**Reading passage**:
--

During trips to war-torn countries like Afghanistan, Jane Mosbacher Morris discovered, to her alarm, that women had little control over their finances. Some were forbidden to work or even touch money. The antidote, she decided, was starting an online market stocked with artisan works made by survivors of war, genocide, human trafficking and other abuses. The site To the Market would put much-needed money into their hands.
Each handmade piece on the site has a powerful back story, such as the deka necklace, which is made of recycled paper by female survivors of war in Northern Uganda.
“People want to know where something is made,” said Ms. Morris. “A piece may be spun in a leper colony or crafted in an AIDS shelter.”
But in cyberspace, goods can’t be touched. So Ms. Morris, who was a counterterrorism adviser for the State Department, turned to pop-up stores as a way to sell the jewelry, handbags and other items that carry these powerful stories.
She began pitching her pop-up stores at conferences, such as one for refugees put on by the Red Cross. Others are held in yoga studios or women’s homes. These places are usually free, and she can walk away with tens of thousands of dollars of sales, putting more money into the hands of survivors.
Entrepreneurs like Ms. Morris are helping revitalize pop-up stores, a decades-old retail concept. More party than hard sell, this new breed of pop-ups is becoming increasingly innovative and fun — far more than the seasonal pop-ups that once prevailed. And they are also increasingly profitable, experts say, since consumers crave these new experiences.
Using pop-ups does, of course, still help entrepreneurs stay nimble and lean. They do not need to sign long leases, stash away much cash or carry big credit lines. For their part, consumers can meet the designers and touch and feel their works, which cannot be done online. In the process, brands can be built more quickly, sales can be increased and new products can be tested.
“Pop-up stores are a tremendous format,” said Burt Flickinger III, managing director at the Strategic Resource Group. “They are exponential ways to build a brand.”
These stores, and e-commerce, are putting big dents in older retail chains, Mr. Flickinger said. They are going through a “retail ice age,” he said, as once-reliable retail anchors like JC Penney and Sports Authority sputter. They are weighed down by high costs and long production schedules, he added.

--

[Chart-based quiz items]
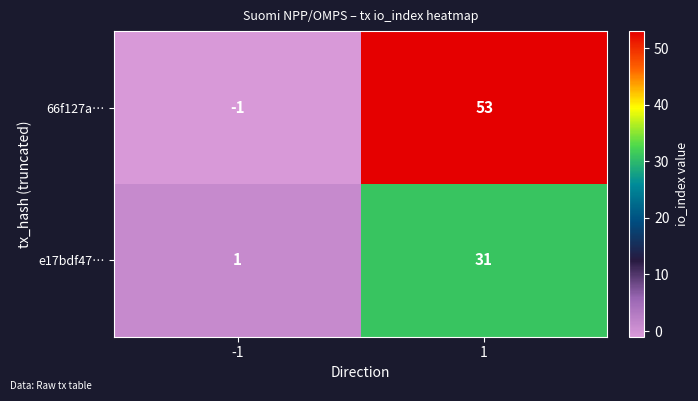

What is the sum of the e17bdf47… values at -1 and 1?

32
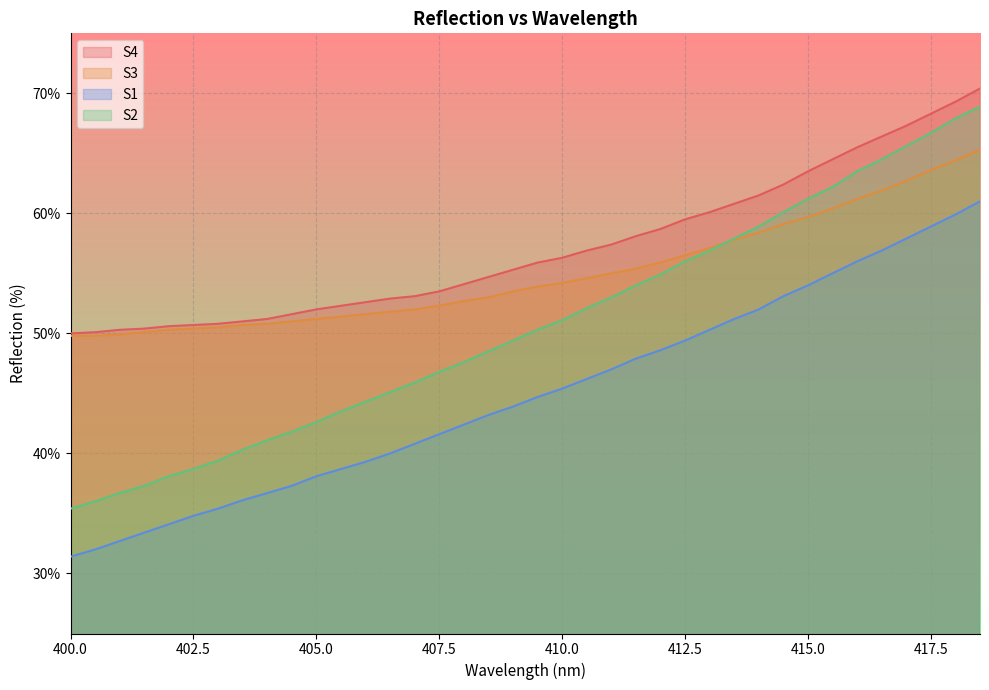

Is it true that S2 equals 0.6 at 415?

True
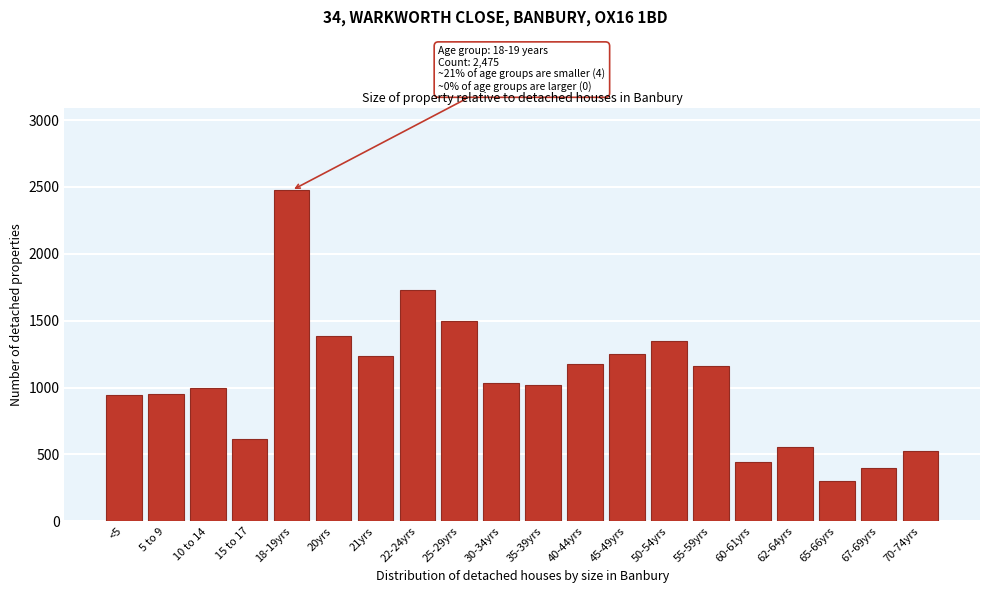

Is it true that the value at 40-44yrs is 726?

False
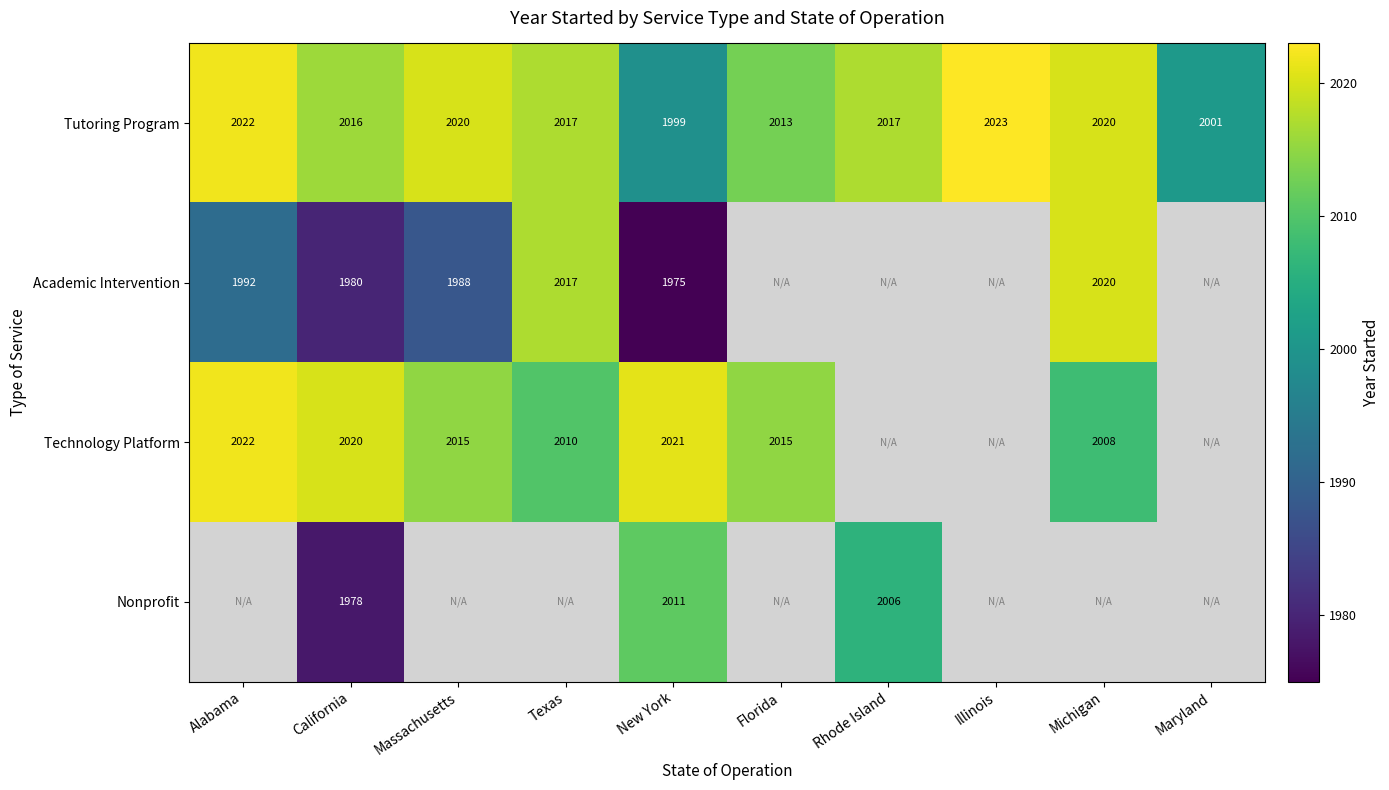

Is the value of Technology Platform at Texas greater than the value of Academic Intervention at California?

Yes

--

**Work instruction 1**:
In the pop-up store article, what position did Jane Mosbacher Morris hold at the State Department?
**Work instruction 2**:
Repeat the part of the pop-up store article starting with "During trips to" and going on through "in Northern Uganda.".
**Work instruction 3**:
Go on with the pop-up store article from the point at which it stops.

**Task result 1**:
She was a counterterrorism adviser.

**Task result 2**:
During trips to war-torn countries like Afghanistan, Jane Mosbacher Morris discovered, to her alarm, that women had little control over their finances. Some were forbidden to work or even touch money. The antidote, she decided, was starting an online market stocked with artisan works made by survivors of war, genocide, human trafficking and other abuses. The site To the Market would put much-needed money into their hands.
Each handmade piece on the site has a powerful back story, such as the deka necklace, which is made of recycled paper by female survivors of war in Northern Uganda.

**Task result 3**:
“Consumers are looking for new ways to shop and new brands,” he added. “They want better quality at better prices. Legacy stores, though, have a harder time changing their mixes.”
In a Darwinian sales environment, pop-up stores are winning.
The hip eyeware maker Warby Parker helped push pop-up stores into a year-round, fun event. The company turned a school bus into a traveling eyewear shop, tricking it out with leather couches, wood paneling and even vintage books, and then took it on the road trip across the country.
“The bus was visual and out of the box,” said Melissa Gonzalez, author of the book “The Pop-Up Paradigm: How Brands Build Human Connections in a Digital Age” (Lionesque Media, 2014). “And it showed that you don’t need a store.”
Pop-up entrepreneurs are continuing to innovate. Events are, well, popping up in garages, around pools and even in locked storage spaces. Some retailers are even doing 3-D pop-up printed jewelry, say experts. And one artist opened a gallery in a giant Christmas tree.
“They’re risk takers,” said Jeremy Baras, chief executive of PopUp Republic. “Pop-up stores are temporary so you can be more creative.” The event, he warns, should blend in your product or service, though, rather than being a distraction.
Catherine Nicole, who has an online jewelry boutique of the same name, has even ditched trade shows for pop-ups. She tries to hold two pop-ups sales a month, where she sells her jewelry, which is made of semiprecious gemstones that were inspired by travels to Spain and Africa. This strategy, she adds, is in keeping with her business model of staying lean and agile.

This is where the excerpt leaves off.